Task objective ▸ Present every line of the listing below as a Markdown table with two columns, Row and Entry, numbering each line and leaving out any blank lines.

Items listed in a dataset ▸

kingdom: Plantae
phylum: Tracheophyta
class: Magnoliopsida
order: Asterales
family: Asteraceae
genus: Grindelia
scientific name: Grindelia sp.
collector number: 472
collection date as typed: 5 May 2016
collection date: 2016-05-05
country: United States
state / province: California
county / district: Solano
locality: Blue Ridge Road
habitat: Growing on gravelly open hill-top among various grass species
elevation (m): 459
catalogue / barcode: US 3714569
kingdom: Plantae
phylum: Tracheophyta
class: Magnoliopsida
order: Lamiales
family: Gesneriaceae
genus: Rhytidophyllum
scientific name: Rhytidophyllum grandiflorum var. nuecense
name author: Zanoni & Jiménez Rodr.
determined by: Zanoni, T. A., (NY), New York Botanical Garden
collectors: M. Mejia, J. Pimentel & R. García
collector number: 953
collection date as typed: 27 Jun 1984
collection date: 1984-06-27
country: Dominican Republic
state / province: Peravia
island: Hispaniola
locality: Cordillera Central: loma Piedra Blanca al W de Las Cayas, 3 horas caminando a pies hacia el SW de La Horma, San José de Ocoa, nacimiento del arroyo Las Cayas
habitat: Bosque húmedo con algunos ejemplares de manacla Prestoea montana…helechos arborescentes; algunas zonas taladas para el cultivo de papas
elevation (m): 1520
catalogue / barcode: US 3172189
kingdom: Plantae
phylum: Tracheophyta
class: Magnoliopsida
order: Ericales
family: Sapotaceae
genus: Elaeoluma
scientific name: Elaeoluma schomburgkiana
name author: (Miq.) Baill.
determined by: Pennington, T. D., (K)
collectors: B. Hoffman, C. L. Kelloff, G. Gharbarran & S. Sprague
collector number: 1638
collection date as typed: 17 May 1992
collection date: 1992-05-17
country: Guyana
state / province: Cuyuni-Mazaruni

The output ▸
| Row | Entry |
|---|---|
| 1 | kingdom: Plantae |
| 2 | phylum: Tracheophyta |
| 3 | class: Magnoliopsida |
| 4 | order: Asterales |
| 5 | family: Asteraceae |
| 6 | genus: Grindelia |
| 7 | scientific name: Grindelia sp. |
| 8 | collector number: 472 |
| 9 | collection date as typed: 5 May 2016 |
| 10 | collection date: 2016-05-05 |
| 11 | country: United States |
| 12 | state / province: California |
| 13 | county / district: Solano |
| 14 | locality: Blue Ridge Road |
| 15 | habitat: Growing on gravelly open hill-top among various grass species |
| 16 | elevation (m): 459 |
| 17 | catalogue / barcode: US 3714569 |
| 18 | kingdom: Plantae |
| 19 | phylum: Tracheophyta |
| 20 | class: Magnoliopsida |
| 21 | order: Lamiales |
| 22 | family: Gesneriaceae |
| 23 | genus: Rhytidophyllum |
| 24 | scientific name: Rhytidophyllum grandiflorum var. nuecense |
| 25 | name author: Zanoni & Jiménez Rodr. |
| 26 | determined by: Zanoni, T. A., (NY), New York Botanical Garden |
| 27 | collectors: M. Mejia, J. Pimentel & R. García |
| 28 | collector number: 953 |
| 29 | collection date as typed: 27 Jun 1984 |
| 30 | collection date: 1984-06-27 |
| 31 | country: Dominican Republic |
| 32 | state / province: Peravia |
| 33 | island: Hispaniola |
| 34 | locality: Cordillera Central: loma Piedra Blanca al W de Las Cayas, 3 horas caminando a pies hacia el SW de La Horma, San José de Ocoa, nacimiento del arroyo Las Cayas |
| 35 | habitat: Bosque húmedo con algunos ejemplares de manacla Prestoea montana…helechos arborescentes; algunas zonas taladas para el cultivo de papas |
| 36 | elevation (m): 1520 |
| 37 | catalogue / barcode: US 3172189 |
| 38 | kingdom: Plantae |
| 39 | phylum: Tracheophyta |
| 40 | class: Magnoliopsida |
| 41 | order: Ericales |
| 42 | family: Sapotaceae |
| 43 | genus: Elaeoluma |
| 44 | scientific name: Elaeoluma schomburgkiana |
| 45 | name author: (Miq.) Baill. |
| 46 | determined by: Pennington, T. D., (K) |
| 47 | collectors: B. Hoffman, C. L. Kelloff, G. Gharbarran & S. Sprague |
| 48 | collector number: 1638 |
| 49 | collection date as typed: 17 May 1992 |
| 50 | collection date: 1992-05-17 |
| 51 | country: Guyana |
| 52 | state / province: Cuyuni-Mazaruni |